**PROBLEM TO WORK ON**
From the entries below, copy exactly the lines from the one that contains "10: (490, 311)" through the one that contains "35: (528, 556)", both included, and only those.

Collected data
◇ ◇ ◇ ◇ ◇
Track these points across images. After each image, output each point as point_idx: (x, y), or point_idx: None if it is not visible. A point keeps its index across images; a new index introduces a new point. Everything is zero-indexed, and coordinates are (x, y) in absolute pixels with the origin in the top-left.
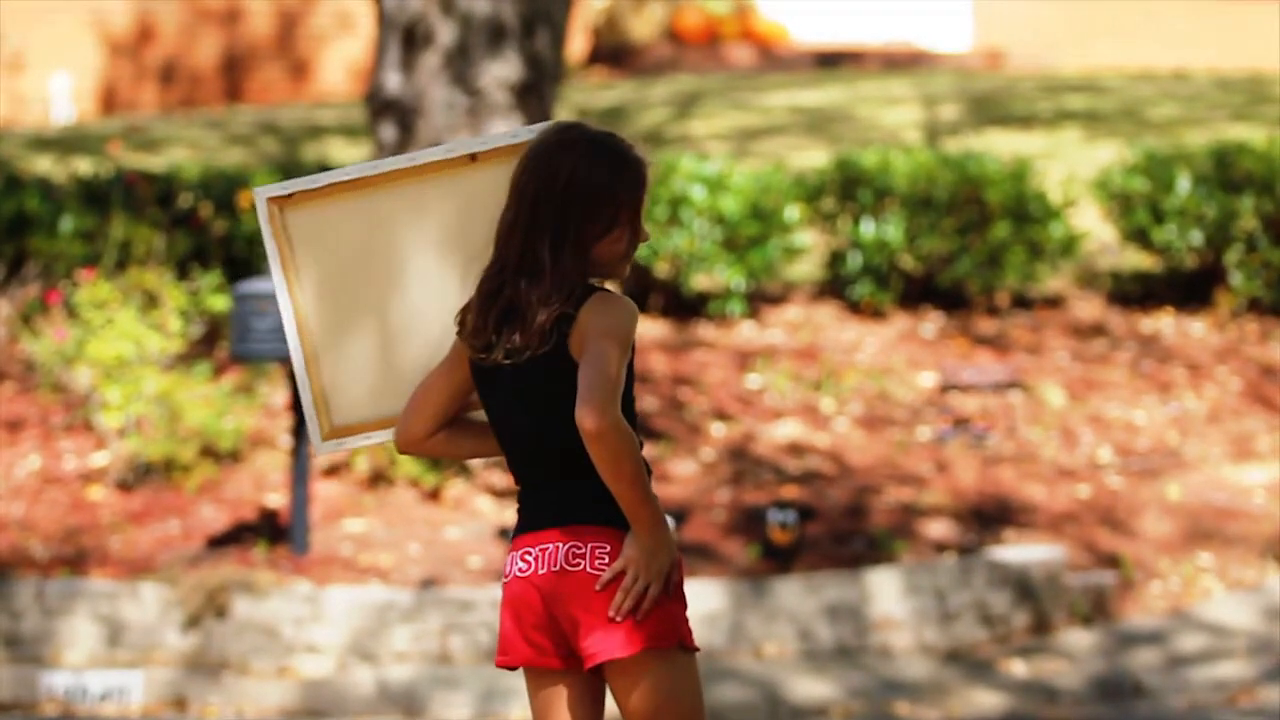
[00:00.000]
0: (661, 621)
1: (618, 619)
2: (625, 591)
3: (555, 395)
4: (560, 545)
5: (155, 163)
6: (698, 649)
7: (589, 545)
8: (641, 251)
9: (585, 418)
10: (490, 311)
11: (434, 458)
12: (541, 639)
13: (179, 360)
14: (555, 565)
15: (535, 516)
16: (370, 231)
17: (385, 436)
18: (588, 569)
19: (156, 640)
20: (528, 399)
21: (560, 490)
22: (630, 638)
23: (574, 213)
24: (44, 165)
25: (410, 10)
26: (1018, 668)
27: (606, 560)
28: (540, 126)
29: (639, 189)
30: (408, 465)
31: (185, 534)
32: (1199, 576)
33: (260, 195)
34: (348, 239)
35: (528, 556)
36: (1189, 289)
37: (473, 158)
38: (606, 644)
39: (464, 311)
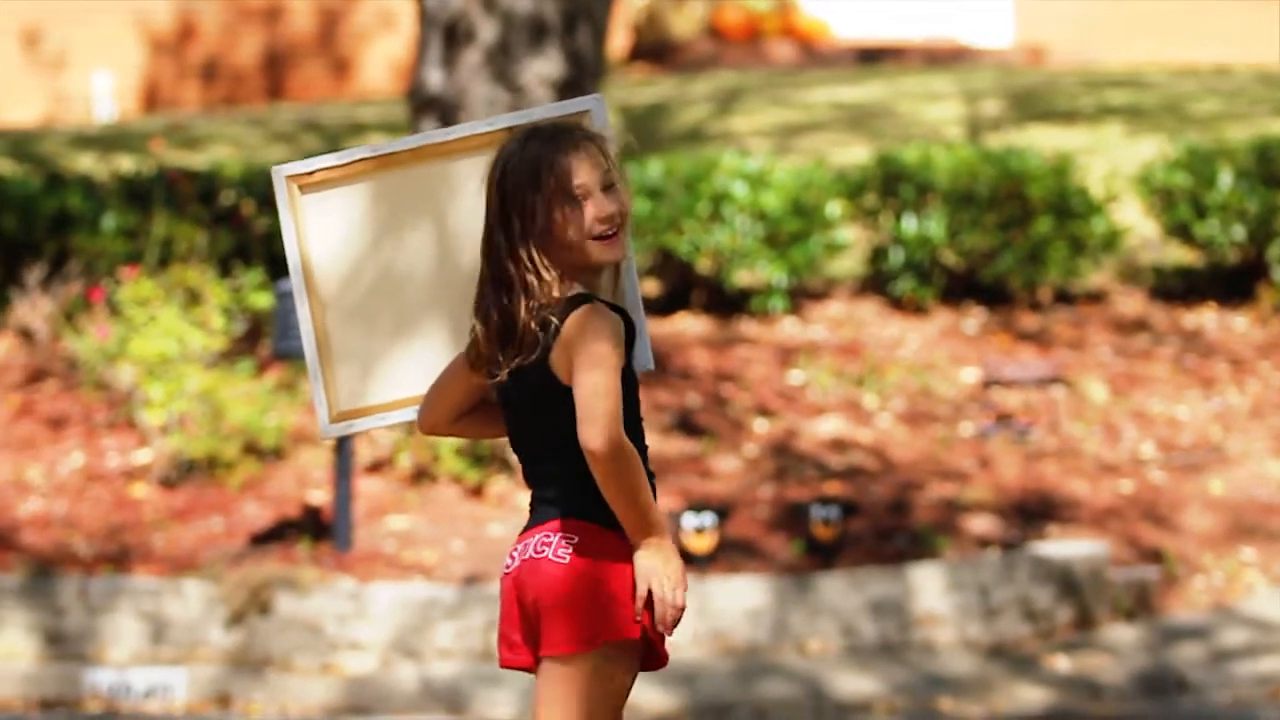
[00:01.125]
0: (621, 615)
1: (668, 634)
2: (662, 602)
3: (545, 403)
4: (535, 537)
5: (197, 160)
6: (634, 637)
7: (558, 535)
8: (683, 248)
9: (588, 439)
10: (493, 338)
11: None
12: (517, 635)
13: (221, 357)
14: (526, 556)
15: (533, 516)
16: (393, 210)
17: (396, 418)
18: (550, 556)
19: (200, 637)
20: (524, 405)
21: (554, 491)
22: (581, 630)
23: (512, 215)
24: (86, 163)
25: (452, 7)
26: (1061, 663)
27: (570, 549)
28: (578, 102)
29: (558, 165)
30: (450, 462)
31: (228, 531)
32: (1242, 571)
33: (279, 173)
34: (370, 217)
35: (514, 553)
36: (1231, 284)
37: (509, 131)
38: (551, 639)
39: (472, 345)
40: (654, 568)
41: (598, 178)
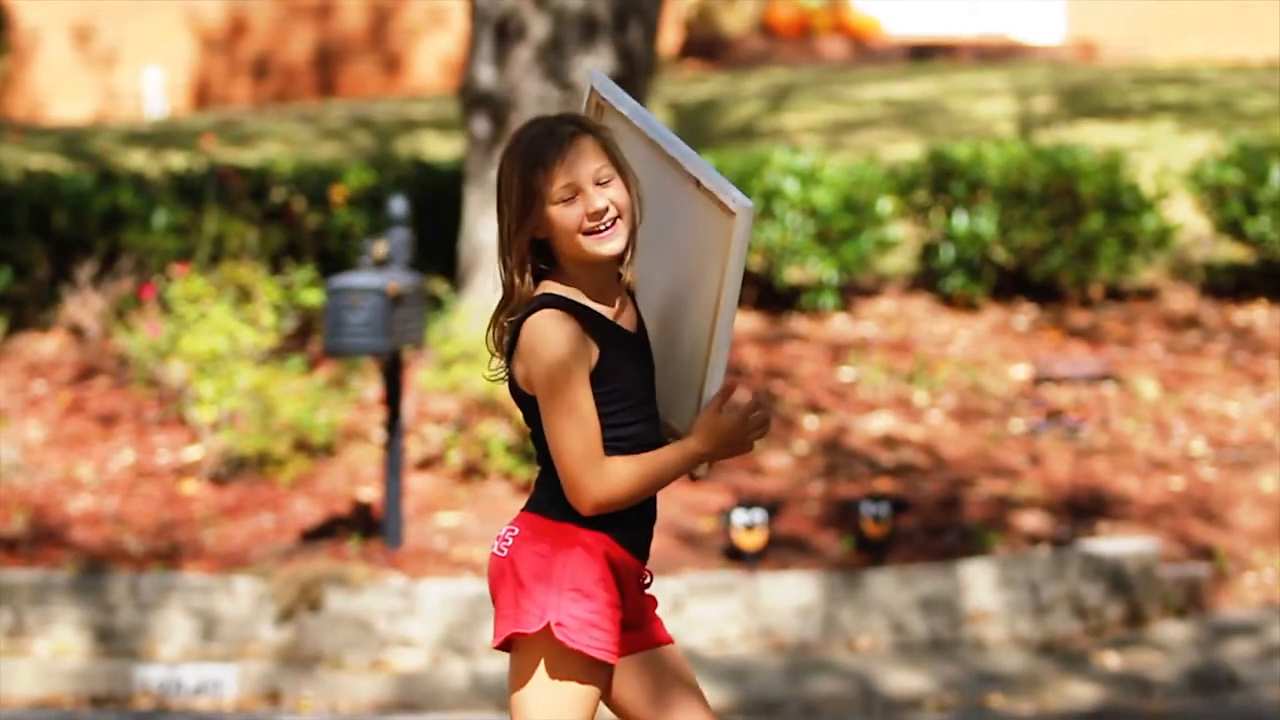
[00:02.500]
0: (528, 607)
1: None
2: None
3: (523, 406)
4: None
5: (248, 157)
6: (578, 650)
7: (511, 529)
8: None
9: (572, 503)
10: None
11: None
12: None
13: (272, 354)
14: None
15: None
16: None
17: None
18: (495, 550)
19: (250, 634)
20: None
21: (535, 485)
22: (500, 625)
23: (505, 212)
24: (137, 160)
25: (503, 4)
26: (1111, 660)
27: (509, 543)
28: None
29: (547, 161)
30: (501, 459)
31: (279, 528)
32: None
33: (596, 77)
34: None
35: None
36: None
37: (696, 183)
38: (499, 626)
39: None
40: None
41: (590, 172)
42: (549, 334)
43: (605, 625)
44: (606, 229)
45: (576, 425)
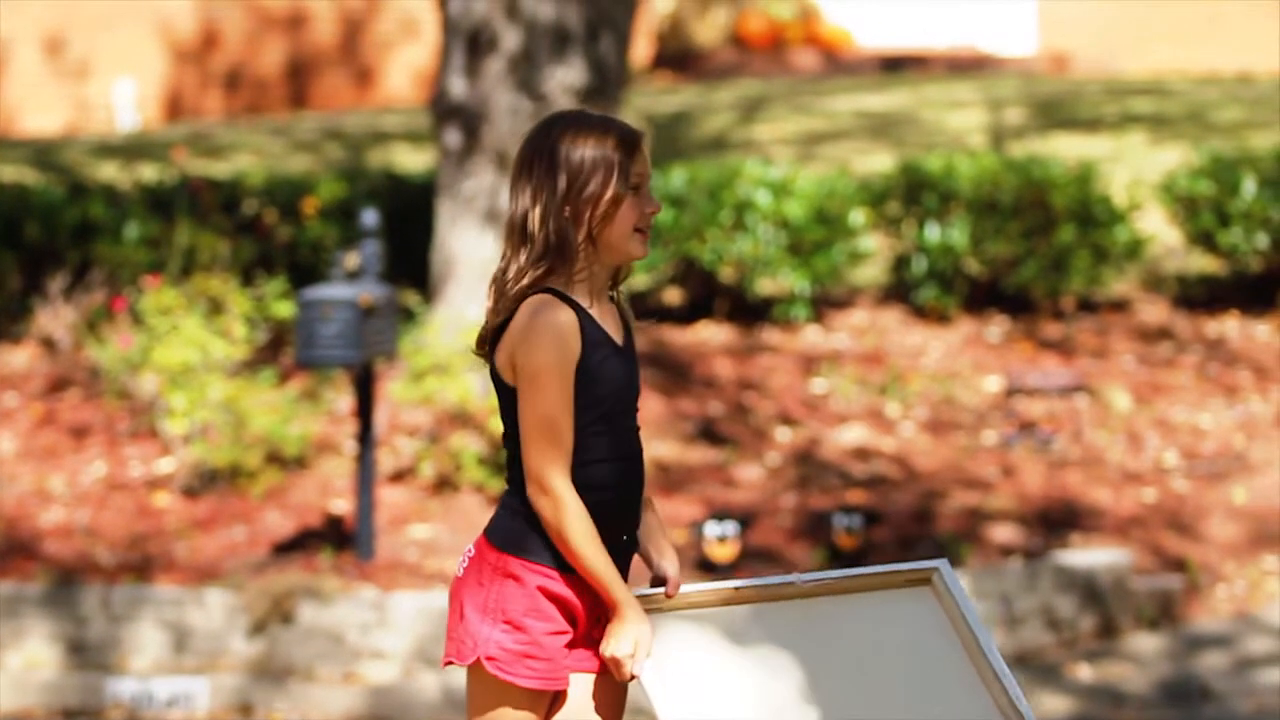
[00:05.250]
0: (464, 638)
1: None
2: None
3: (501, 400)
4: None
5: (220, 169)
6: (509, 681)
7: (468, 548)
8: (706, 256)
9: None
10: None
11: None
12: None
13: (244, 367)
14: None
15: None
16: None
17: None
18: (458, 570)
19: (222, 646)
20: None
21: (502, 498)
22: (446, 646)
23: (557, 181)
24: (109, 172)
25: (475, 16)
26: (1084, 672)
27: (465, 564)
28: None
29: (636, 139)
30: (473, 471)
31: (251, 540)
32: (1265, 580)
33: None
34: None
35: None
36: (1255, 292)
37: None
38: (446, 648)
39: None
40: (610, 626)
41: (647, 173)
42: (548, 325)
43: (541, 654)
44: (646, 230)
45: (548, 419)
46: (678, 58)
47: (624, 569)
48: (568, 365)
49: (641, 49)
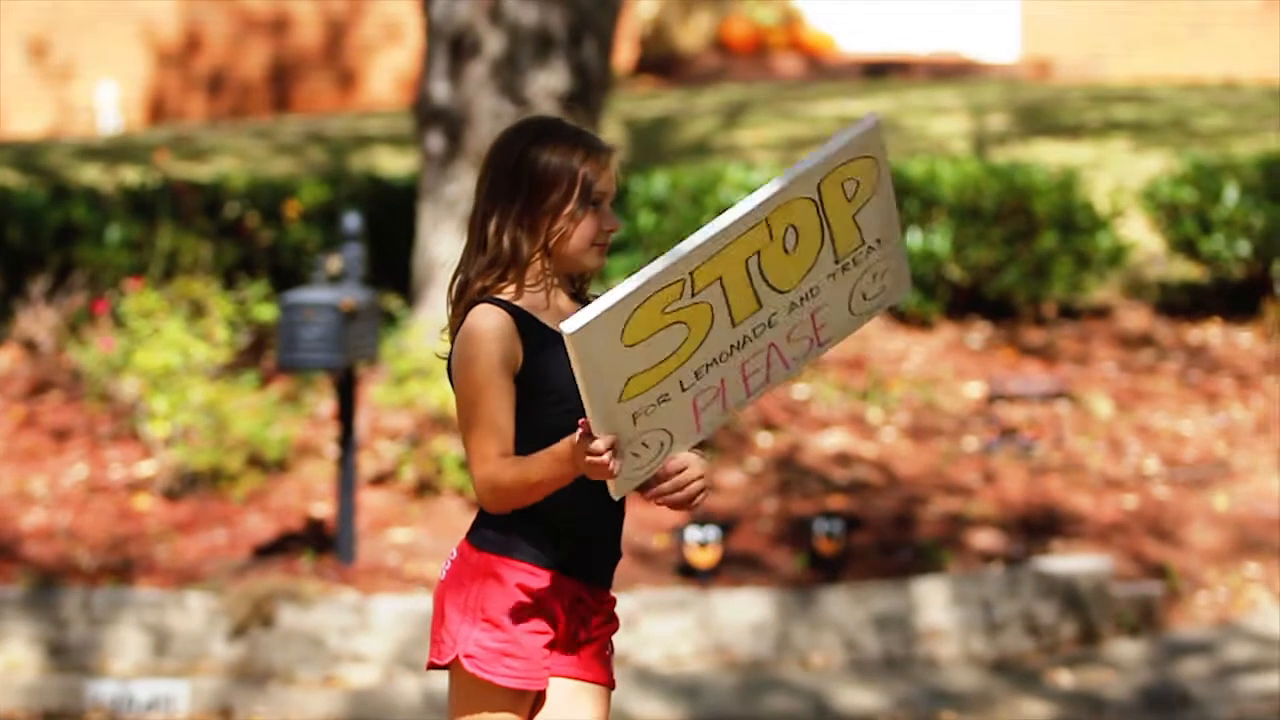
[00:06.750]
0: (444, 638)
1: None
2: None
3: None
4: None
5: (202, 172)
6: (487, 680)
7: (451, 552)
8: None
9: (479, 500)
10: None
11: None
12: None
13: (226, 370)
14: None
15: None
16: None
17: None
18: (440, 573)
19: (203, 650)
20: None
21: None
22: (430, 649)
23: (517, 188)
24: (91, 175)
25: (458, 20)
26: (1064, 678)
27: (448, 567)
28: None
29: (600, 153)
30: (454, 475)
31: (232, 543)
32: (1246, 587)
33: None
34: None
35: None
36: (1236, 299)
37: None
38: (430, 650)
39: None
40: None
41: (610, 190)
42: (477, 326)
43: (520, 653)
44: (606, 245)
45: (481, 423)
46: (660, 63)
47: (592, 572)
48: (497, 371)
49: (624, 54)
◇ ◇ ◇ ◇ ◇
**SOLUTION**
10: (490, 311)
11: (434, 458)
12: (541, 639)
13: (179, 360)
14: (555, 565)
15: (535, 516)
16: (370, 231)
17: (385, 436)
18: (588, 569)
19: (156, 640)
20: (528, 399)
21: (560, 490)
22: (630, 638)
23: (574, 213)
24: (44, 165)
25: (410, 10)
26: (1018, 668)
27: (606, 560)
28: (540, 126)
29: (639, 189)
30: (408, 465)
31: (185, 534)
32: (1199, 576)
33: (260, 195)
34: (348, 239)
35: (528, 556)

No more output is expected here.